Various classical techniques and instruments have been used for the detection of dyes, such as high performance liquid chromatography,15 column chromatography,16 ion mobility spectrometry,17 derivative spectrophotometry,18 Raman spectroscopy,19 capillary electrophoresis,20etc. All these classical techniques have the ability to detect dyes with good sensitivity, accuracy and specificity but have many disadvantages like high cost, being non-portable in nature, requiring pre-sample treatment, being time consuming, and involving complicated data analysis.21 A strong requirement exists for the development of a unique method that can eliminate these disadvantages and provide the possibility of a point-of-care approach.

Several studies have been using fluorescence-based approaches for the detection of various environmental analytes like volatile organic compounds (VOCs),22 heavy metals,23 dyes24 and pesticides.25

Fluorescence-based techniques rely on many fluorescent probes, like fluorescent dyes, quantum dots (QDs), and metal organic frameworks (MOFs), for the detection of analytes in complex matrices. Quantum dots have unique fluorescence properties due to which they are gaining attention for the development of assays based on fluorescence and have many advantages as compared to other fluorophores, including high photostability, better fluorescence time, and narrow emission and broad excitation. QDs can also undergo a variety of mechanisms such as fluorescence resonance energy transfer (FRET), fluorescence, energy transfer, luminescence, photocurrent generation, etc.26–28 Carbon quantum dots (CQDs) have additional advantageous properties such as biocompatibility, biological tunability, non-toxicity, cost effectiveness etc. With these additional properties CQDs are capable of being used in various biological applications where the biggest concern is toxicity.29,30

Use of carbon dots for the detection of dyes is meagre in the literature and the methods all have the disadvantages of non-portability, complex mechanisms, use of laboratory-scale instruments and requirement of improvement of several analytical parameters like real-time monitoring, sensitivity, specificity, limit of detection etc. when simple mechanisms are used.

Carbon quantum dots are used as sensing platforms for the detection of various textile dyes that involve various sensing strategies like the inner filter effect mechanism associated with tyre-derived carbon to detect Sudan dyes I, II, III, and IV with LODs of 0.17, 0.21, 0.62, and 0.53 μM, respectively.31 In another study sulphuric acid-mediated red-emission-based carbon dots that were N, S codoped were used in the detection of food dyes, such as methylene blue, amaranth and brilliant blue with LODs of 4 nM, 70 nM, and 20 nM, respectively, along with cell imaging.32 The iodide dyes were selectively detected through carbon dots by a quenching mechanism with an LOD of 430 nM in the range of 0.5–20 μM.33

In the current study, carbon quantum dot (CQD)-loaded polymeric thin films were synthesized with the objective of a point-of-care approach for detection using a fiber-optic spectrometer.
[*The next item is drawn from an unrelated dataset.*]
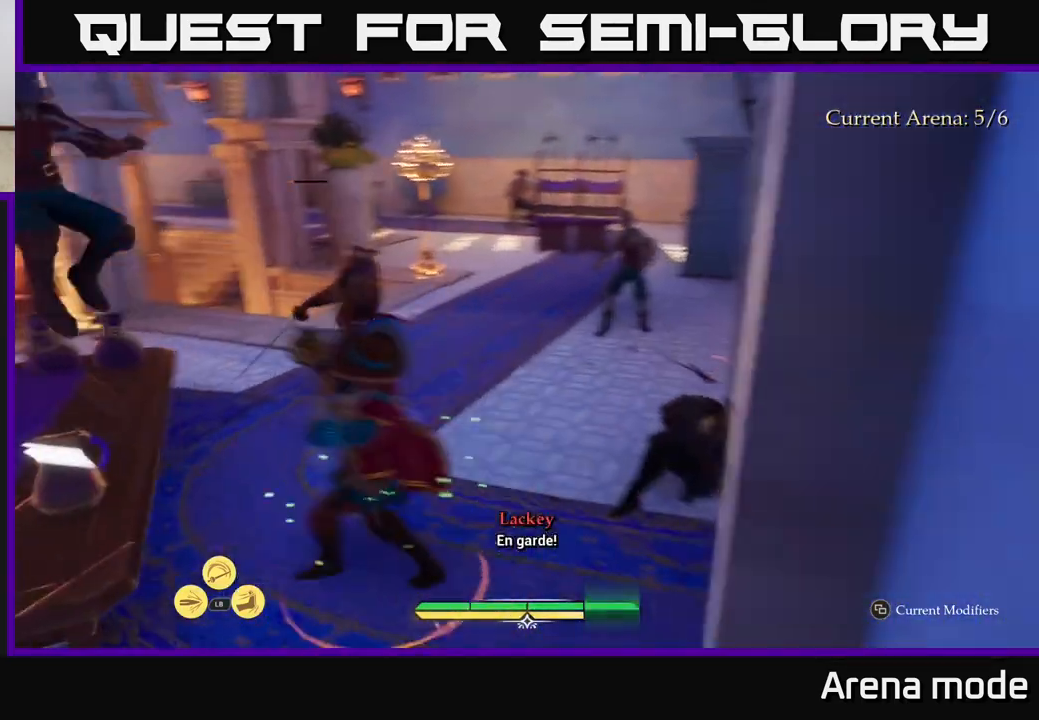
{"buttons": [], "left_stick": "left", "right_stick": "center", "events": [[33, "X", "up"], [183, "X", "down"], [267, "X", "up"], [367, "X", "down"], [467, "X", "up"]]}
CQD thin films were characterized for various properties like elemental, optical, structural and morphological properties. The pH-sensitive response of the synthesized CQD thin films was used to detect various acidic and basic textile dyes (methyl red, methyl orange, methylene blue, bromocresol green) in water matrices through a spiking study. Analytical parameters like limit of detection, sensitivity, accuracy, specificity and response time were evaluated for the thin-film sensor and compared against the HPLC-based method of detection.

2. Materials and methods

2.1 Materials

Folic acid (MW 441.40 g mol−1) was procured from SRL PVT. Ltd, India. All dyes, namely methyl red, methyl orange, methylene blue and bromocresol green, were purchased from Hi-Media, India. Acetonitrile and methanol were procured from Thermo Fisher, India. All solvents and chemicals used were of HPLC grade and double-distilled water was used for all working solutions, buffers, and synthesis of carbon quantum dots.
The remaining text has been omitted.